The E. Willard and Ruby S. Miller Distinguished Graduate Fellowship in Geography provides support for academic excellence for graduate students.
“When I first found out that I had gotten this fellowship, it helped ease some of the feelings of insecurity that come with feeling out of place,” Rodriguez-Rocha said. “It was validating, in a sense, to think that maybe I did belong in a geography department after all.”
Rodriguez-Rocha said that out-of-place feeling came from three things: she is a nontraditional older graduate student; she is an international student; and her academic background was in women’s, gender and Latin American studies.
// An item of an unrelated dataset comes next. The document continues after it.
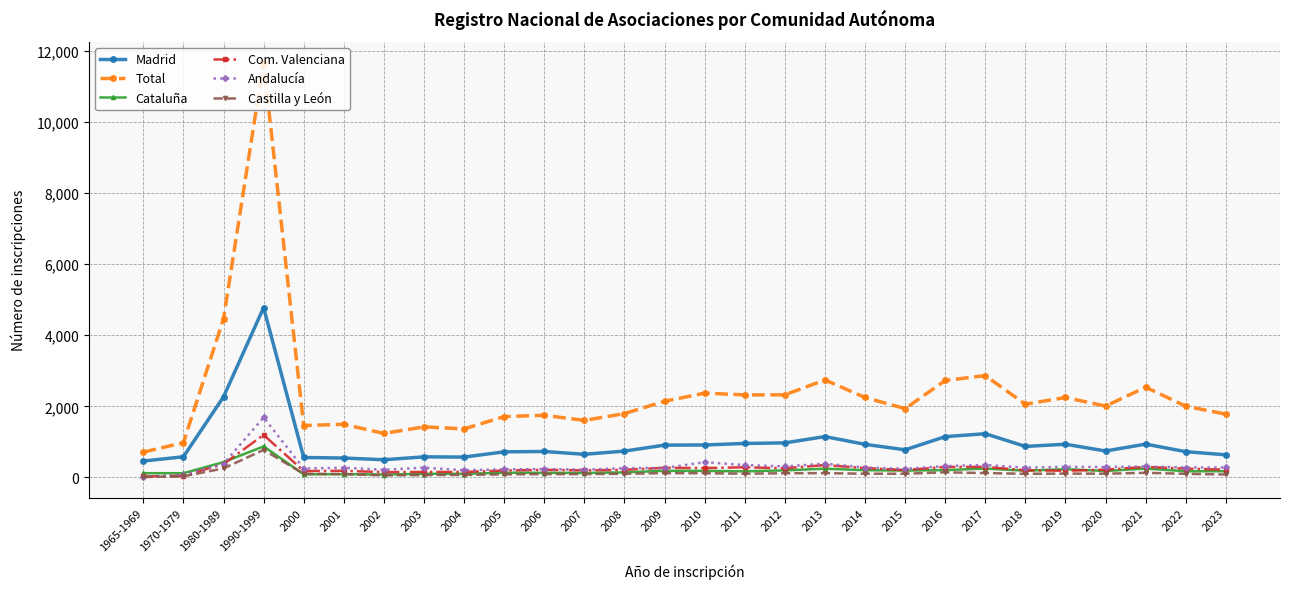

What is the highest value of the Andalucía series?

1688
“This fellowship was more than I had hoped for, for sure, but it was a big part of why I was able to come to Penn State,” she said, add-ing that she was grateful for all the help she received in completing the application.
“Coming here, it was really lovely to experience what it means to actually be part of a department, have an office with officemates, and run into people in the hallways or at events like Coffee Hour, or student-led initiatives like Wednesday Club,” Rodriguez-Rocha said. “Those ended up being opportunities to bond with people in the department.”
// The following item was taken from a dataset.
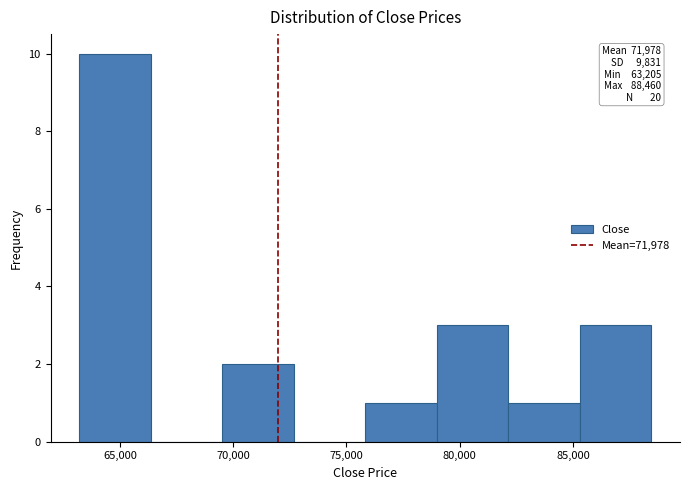

Which range on the x-axis has the tallest bar?

63000 to 66500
She said that Brian King, Melissa Wright, and Lorraine Dowler are inspirations to her. And that Emily Rosenman’s “eloquent and clear” Coffee Hour lecture made her want to become a better public speaker.
Rodriguez-Rocha said she also enjoyed teaching, because it helped her to build closer relationships with faculty members and classmates.
That experience is echoed in the advice she would give to new students.
“I would tell them to spend time in their office space or the lab at least a couple of days a week to make sure they get to know people, and try take on service roles like being a graduate student representative or Supporting Women in Geography officer. These are ways to shape the program into something closer to what you hope it would be,” she said. “I would advise them to rely on their peers, form study groups, and have a cohort group chat because it is a way to create an intimate community with shared experiences. When things get tough, like during comprehensive exams, but also life, they will be the ones to see you through.”
Rodriguez-Rocha also would recommend taking a combination of geography seminars and seminars outside geography, “because you can think geographically about basically anything,” she said.
Rodriguez-Rocha demonstrates that philosophy through her primary interests in feminist political geography and feminist political ecology.
“My current research project looks at embroidered iconography in the protests against femicide in Mexico from the perspective of feminist care ethics,” Rodriguez-Rocha said. “Feminist geographers have done a great job of showing that practices of care are spatialized, and my project thinks about the ways in which this particular iconography, seen as a practice of care, seeks to restore the geographies of murdered women and girls and resists masculinist nationalist views that justify the killing of women with impunity.”
In the future, Rodriguez-Rocha said she hopes to work as a researcher in an international organization or a governmental institution back home.
“I would like to be able to do work that supports civil society in a way that bridges the current divide between grassroots movements and academia.”